Over the last two decades, Harvard’s $31 billion endowment, the nation’s largest, has delivered annualized returns of 12.5 percent, earning admiration and envy in global investment circles.

While many have given up on active management and the high fees of hedge funds and private equity, Harvard is sticking with its strategy, plowing money into hedge funds, private equity and real assets.

Currently, Mendillo and her investment team see potentially promising private equity investments even in slow-growing Europe. She said the endowment has looked at making investments in Turkey and she still likes natural resource investments at a time of rising global demand for food, energy and infrastructure.

She also sees bright spots in the United States with a rebound in the housing market, an improving employment picture and low borrowing costs, she said.

Thanks to its size and investing talent, Harvard has often seized on lucrative opportunities early, Mendillo said, noting, however, that now there are ever more competitors crowding into the same kind of trades.

While Harvard’s investment record remains eye-popping, the school, like other investors, faced tough times in the wake of the financial crisis.

For the fiscal year that ended June 30, 2012, Harvard endowment was roughly flat with a 0.05 percent loss.
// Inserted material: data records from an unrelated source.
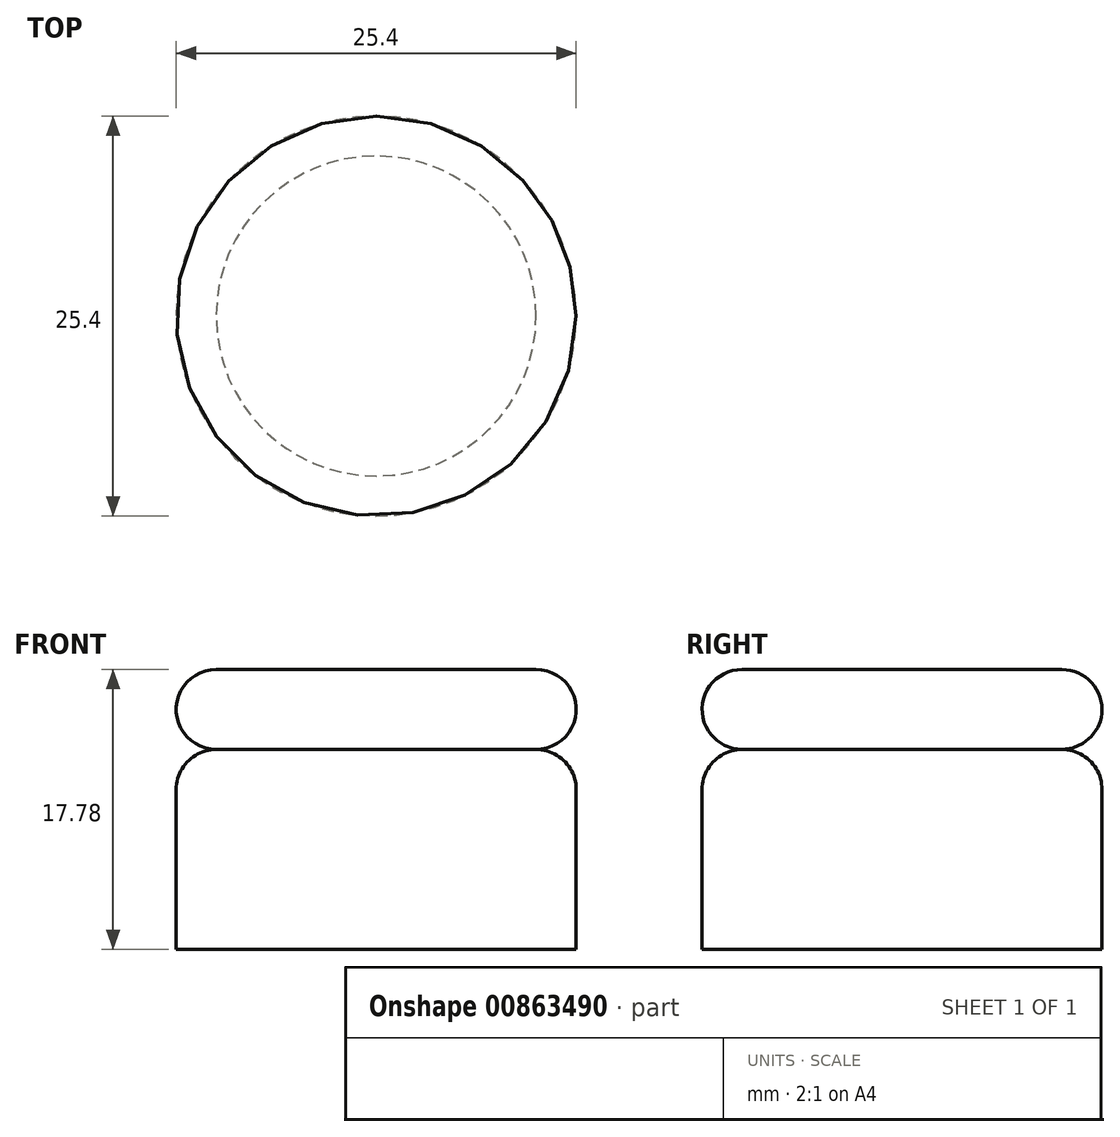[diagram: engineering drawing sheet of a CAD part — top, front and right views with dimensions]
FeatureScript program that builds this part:
annotation { "Feature Type Name" : "Feature", "Feature Type Description" : "" }
export const myFeature = defineFeature(function(context is Context, id is Id, definition is map)
    precondition{}
    {
        {
            var Q0;
            Q0=qCreatedBy(makeId("Front.planeOp"),FACE);
            var sketch = newSketch(context, id + "F0", { "sketchPlane" : qUnion([Q0])});
            skLineSegment(sketch, "E0", {"start": v(0, 0) * mm, "end": v(12.7, 0) * mm});
            skLineSegment(sketch, "E1", {"start": v(12.7, 17.78) * mm, "end": v(0, 17.78) * mm});
            skLineSegment(sketch, "E2", {"start": v(0, 17.78) * mm, "end": v(0, 0) * mm});
            skLineSegment(sketch, "E3", {"start": v(12.7, 0) * mm, "end": v(12.7, 10.16) * mm});
            skLineSegment(sketch, "E4", {"start": v(12.7, 17.78) * mm, "end": v(12.7, 15.24) * mm});
            skArc(sketch, "E5", {"start": v(12.7, 10.16) * mm, "mid": v(11.96, 11.96) * mm, "end": v(10.16, 12.7) * mm});
            skArc(sketch, "E6", {"start": v(10.16, 12.7) * mm, "mid": v(11.96, 13.44) * mm, "end": v(12.7, 15.24) * mm});
            skSolve(sketch);
        }
        {
            var Q0;
            Q0=makeQuery(id+"F0.imprint","IMPRINT",FACE,{"disambiguationData":[TD([[makeQuery(id+"F0.imprint","IMPRINT",EDGE,{"derivedFrom":sQuery(id+"F0.wireOp",EDGE,"E0")}),1.0]])]});
            var Q1;
            Q1=sQuery(id+"F0.wireOp",EDGE,"E2");
            revolve(context, id + "F1", {"surfaceOperationType" : NewSurfaceOperationType.NEW, "entities" : qUnion([Q0]), "axis" : qUnion([Q1]), "revolveType" : RevolveType.FULL});
        }
        {
            var Q0;
            Q0=makeQuery(id+"F1.opRevolve","SWEPT_EDGE",EDGE,{"disambiguationData":[OSD([sQuery(id+"F0.wireOp",EDGE,"E1"),sQuery(id+"F0.wireOp",EDGE,"E4")])]});
            fillet(context, id + "F2", {"entities" : qUnion([Q0]), "radius" : 2.54 * mm, "tangentPropagation" : true, "allowEdgeOverflow" : false});
        }
    });
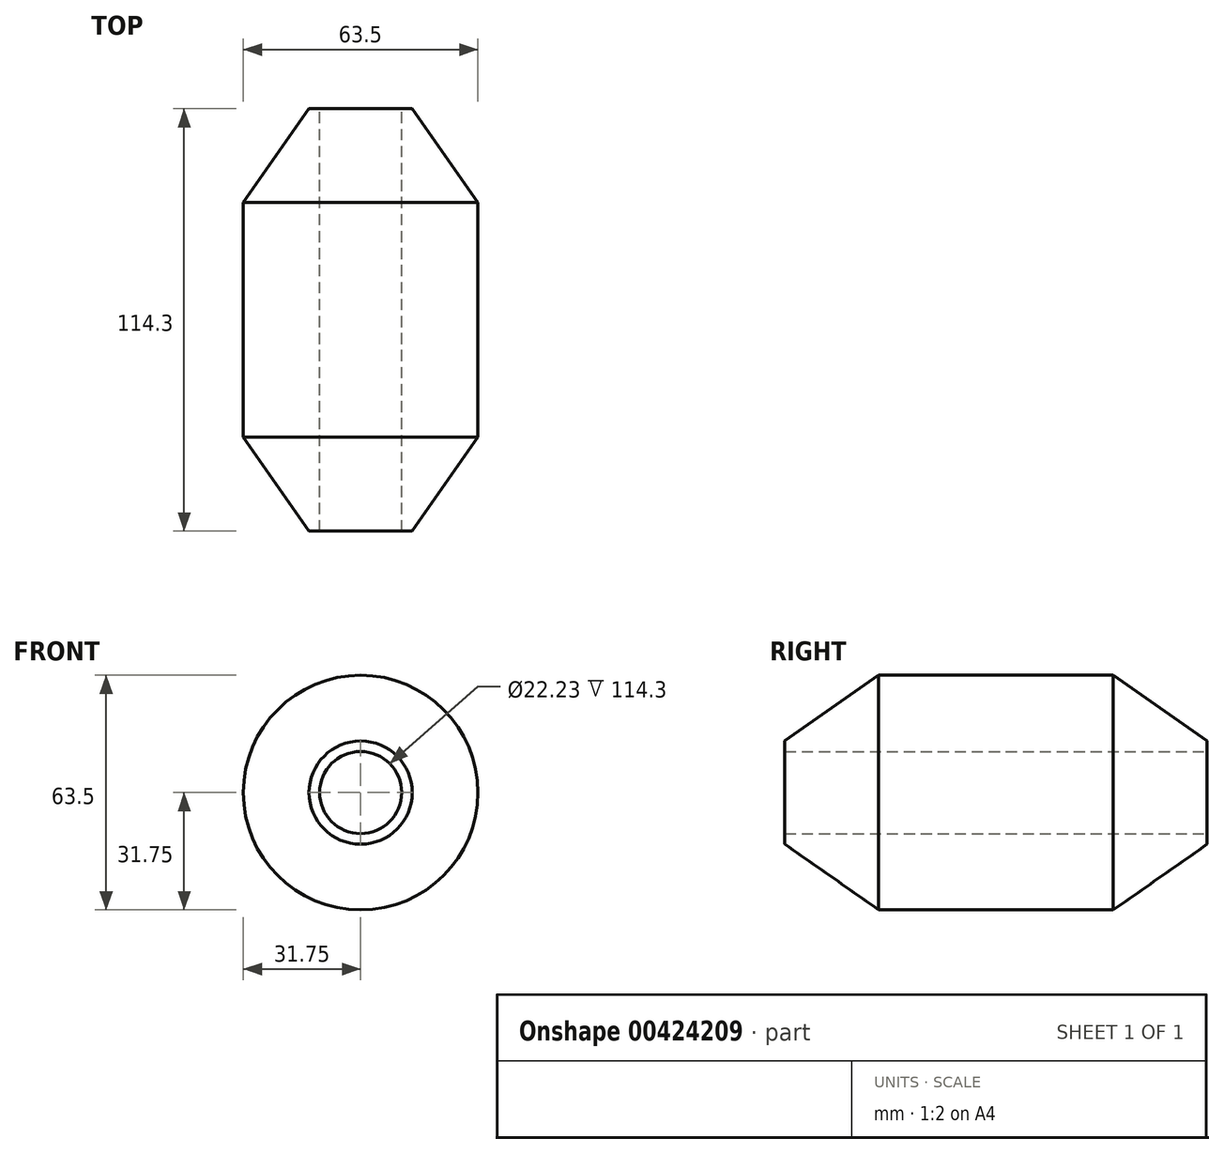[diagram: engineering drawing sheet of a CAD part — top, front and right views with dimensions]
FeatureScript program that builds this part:
annotation { "Feature Type Name" : "Feature", "Feature Type Description" : "" }
export const myFeature = defineFeature(function(context is Context, id is Id, definition is map)
    precondition{}
    {
        {
            var Q0;
            Q0=qCreatedBy(makeId("Front.planeOp"),FACE);
            var sketch = newSketch(context, id + "F0", { "sketchPlane" : qUnion([Q0])});
            skCircle(sketch, "E0", {"center": v(0, 0) * mm, "radius": 11.11 * mm});
            skCircle(sketch, "E1", {"center": v(0, 0) * mm, "radius": 31.75 * mm});
            skSolve(sketch);
        }
        {
            var Q0;
            Q0=makeQuery(id+"F0.imprint","IMPRINT",FACE,{"disambiguationData":[TD([[makeQuery(id+"F0.imprint","IMPRINT",EDGE,{"derivedFrom":sQuery(id+"F0.wireOp",EDGE,"E0")}),-1.0]])]});
            extrude(context, id + "F1", {"entities" : qUnion([Q0]), "depth" : 114.3 * mm});
        }
        {
            var Q0;
            Q0=makeQuery(id+"F1.opExtrude","SWEPT_FACE",FACE,{"disambiguationData":[OSD([sQuery(id+"F0.wireOp",EDGE,"E1")])]});
            chamfer(context, id + "F2", {"entities" : qUnion([Q0]), "chamferType" : ChamferType.OFFSET_ANGLE, "width" : 25.4 * mm, "oppositeDirection" : false, "angle" : 35 * degree});
        }
    });
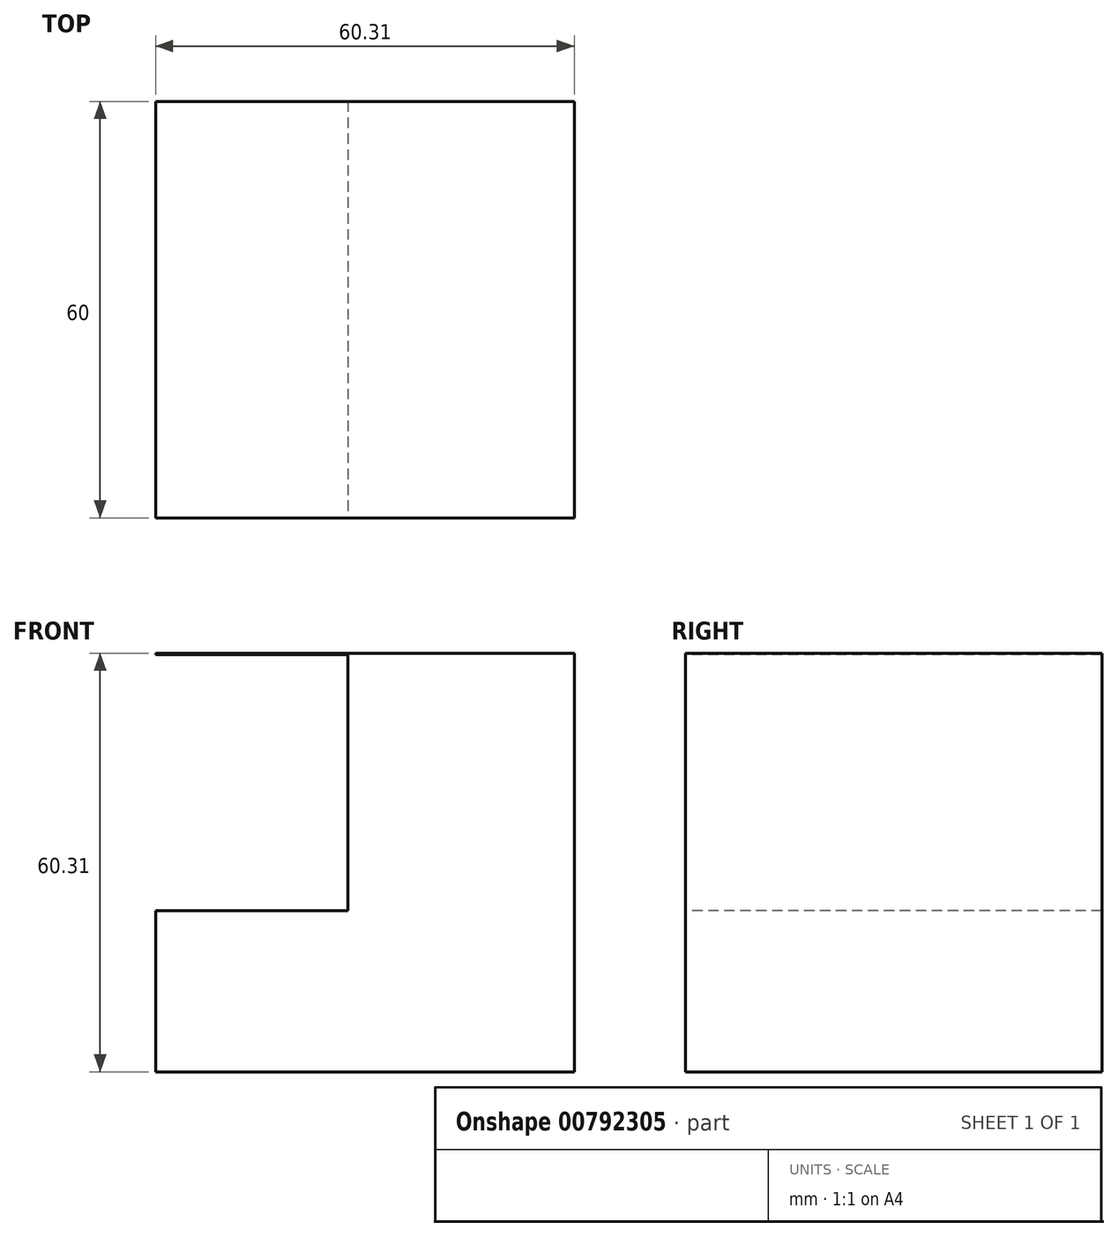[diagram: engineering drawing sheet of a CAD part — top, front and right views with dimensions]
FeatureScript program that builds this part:
annotation { "Feature Type Name" : "Feature", "Feature Type Description" : "" }
export const myFeature = defineFeature(function(context is Context, id is Id, definition is map)
    precondition{}
    {
        {
            var Q0;
            Q0=qCreatedBy(makeId("Front.planeOp"),FACE);
            var sketch = newSketch(context, id + "F0", { "sketchPlane" : qUnion([Q0])});
            skLineSegment(sketch, "E0.bottom", {"start": v(39.52, 52.7) * mm, "end": v(-20.79, 52.7) * mm});
            skLineSegment(sketch, "E0.top", {"start": v(39.52, -7.61) * mm, "end": v(-20.79, -7.61) * mm});
            skLineSegment(sketch, "E0.left", {"start": v(39.52, 52.7) * mm, "end": v(39.52, -7.61) * mm});
            skLineSegment(sketch, "E0.right", {"start": v(-20.79, 52.7) * mm, "end": v(-20.79, -7.61) * mm});
            skSolve(sketch);
        }
        {
            var Q0;
            Q0=makeQuery(id+"F0.imprint","IMPRINT",FACE,{"disambiguationData":[TD([[makeQuery(id+"F0.imprint","IMPRINT",EDGE,{"derivedFrom":sQuery(id+"F0.wireOp",EDGE,"E0.bottom")}),1.0]])]});
            extrude(context, id + "F1", {"entities" : qUnion([Q0]), "endBound" : BoundingType.SYMMETRIC, "depth" : 60 * mm, "offsetDistance" : 25 * mm});
        }
        {
            var Q0;
            Q0=qCreatedBy(makeId("Front.planeOp"),FACE);
            var sketch = newSketch(context, id + "F2", { "sketchPlane" : qUnion([Q0])});
            skLineSegment(sketch, "E1.bottom", {"start": v(6.93, 52.5) * mm, "end": v(-20.79, 52.5) * mm});
            skLineSegment(sketch, "E1.top", {"start": v(6.93, 15.61) * mm, "end": v(-20.79, 15.61) * mm});
            skLineSegment(sketch, "E1.left", {"start": v(6.93, 52.5) * mm, "end": v(6.93, 15.61) * mm});
            skLineSegment(sketch, "E1.right", {"start": v(-20.79, 52.5) * mm, "end": v(-20.79, 15.61) * mm});
            skSolve(sketch);
        }
        {
            var Q0;
            Q0 = qSketchRegion(id + "F2", true);
            extrude(context, id + "F3", {"entities" : qUnion([Q0]), "operationType" : NewBodyOperationType.REMOVE, "endBound" : BoundingType.SYMMETRIC, "oppositeDirection" : true, "depth" : 161.2 * mm, "offsetDistance" : 25 * mm});
        }
    });
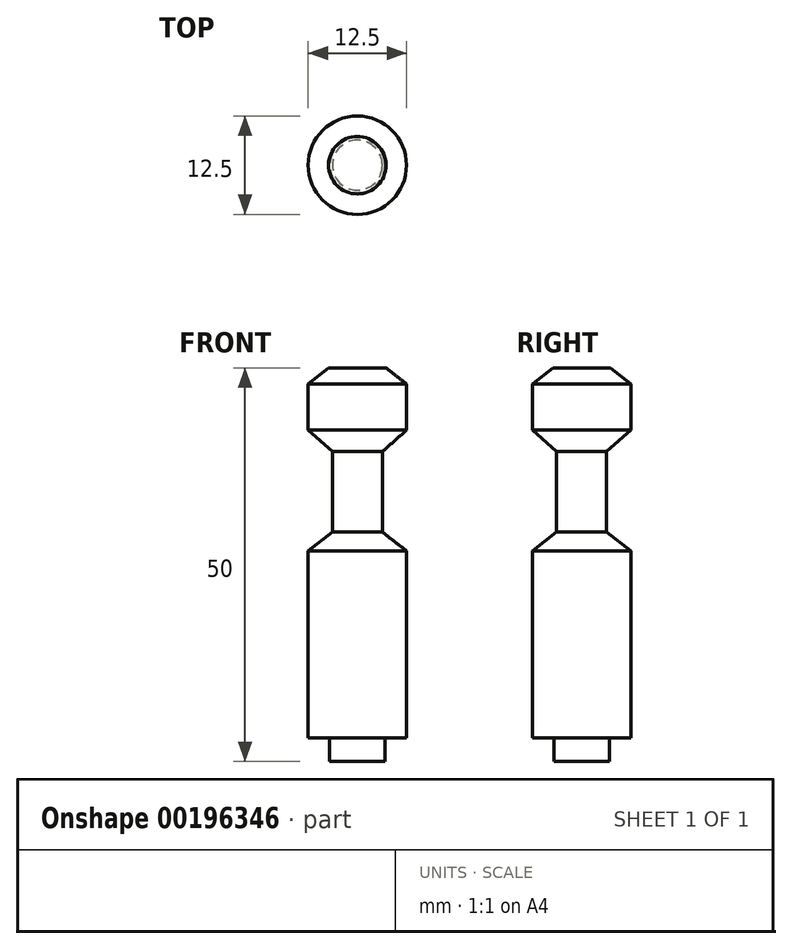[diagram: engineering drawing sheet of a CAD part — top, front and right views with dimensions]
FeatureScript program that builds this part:
annotation { "Feature Type Name" : "Feature", "Feature Type Description" : "" }
export const myFeature = defineFeature(function(context is Context, id is Id, definition is map)
    precondition{}
    {
        {
            var Q0;
            Q0=qCreatedBy(makeId("Right.planeOp"),FACE);
            var sketch = newSketch(context, id + "F0", { "sketchPlane" : qUnion([Q0])});
            skLineSegment(sketch, "E0", {"start": v(0, 34.49) * mm, "end": v(0, -15.51) * mm});
            skLineSegment(sketch, "E1", {"start": v(0, -15.51) * mm, "end": v(3.5, -15.51) * mm});
            skLineSegment(sketch, "E2", {"start": v(3.5, -15.51) * mm, "end": v(3.5, -12.51) * mm});
            skLineSegment(sketch, "E3", {"start": v(3.5, -12.51) * mm, "end": v(6.25, -12.51) * mm});
            skLineSegment(sketch, "E4", {"start": v(6.25, -12.51) * mm, "end": v(6.25, 11.24) * mm});
            skLineSegment(sketch, "E5", {"start": v(3.18, 13.64) * mm, "end": v(6.25, 11.24) * mm});
            skLineSegment(sketch, "E6", {"start": v(3.18, 13.64) * mm, "end": v(3.18, 23.86) * mm});
            skLineSegment(sketch, "E7", {"start": v(6.25, 26.57) * mm, "end": v(3.18, 23.86) * mm});
            skLineSegment(sketch, "E8", {"start": v(6.25, 26.57) * mm, "end": v(6.25, 32.45) * mm});
            skLineSegment(sketch, "E9", {"start": v(3.65, 34.49) * mm, "end": v(6.25, 32.45) * mm});
            skLineSegment(sketch, "E10", {"start": v(3.65, 34.49) * mm, "end": v(0, 34.49) * mm});
            skSolve(sketch);
        }
        {
            var Q0;
            Q0=makeQuery(id+"F0.imprint","IMPRINT",FACE,{"disambiguationData":[TD([[makeQuery(id+"F0.imprint","IMPRINT",EDGE,{"derivedFrom":sQuery(id+"F0.wireOp",EDGE,"E0")}),1.0]])]});
            var Q1;
            Q1=sQuery(id+"F0.wireOp",EDGE,"E0");
            revolve(context, id + "F1", {"entities" : qUnion([Q0]), "axis" : qUnion([Q1]), "revolveType" : RevolveType.FULL});
        }
    });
That came after the endowment lost 27 percent, or $10.1 billion, in the year the ended June 30, 2009.

After that decline, Mendillo, who took the top job at Harvard Management just as the financial crisis was hitting in 2008, restructured the portfolio and cut back on real estate holdings.

Still she has stuck by the school’s hybrid investing model, where a portion of the endowment is managed in-house while a good chunk is given to outside managers, many of whom once worked at Harvard Management.

The university does not disclose its outside managers, but people familiar with its portfolio said that hedge funds Baupost Group, Highfields Capital and Convexity Capital, run by people who used to work at Harvard Management, have all invested money for the school.

Harvard’s hybrid model differs from those of most universities, including Yale, where virtually all of the money is managed by outsiders.

Although Harvard has often been criticized for the high salaries it pays its best performing in-house managers, Mendillo said on Wednesday that the school is effectively getting a very good deal by sticking to this model. “This is a very cost effective way to manage money,” she said noting that Harvard retains transparency and control this way.

While she acknowledged that investment managers working for the university can earn big paychecks if they outperform their benchmarks, she said their fees are still significantly lower than those that successful hedge fund managers earn.

“It is more expensive to use outside managers,” she said, adding, “We pay them more now than when they worked for Harvard.”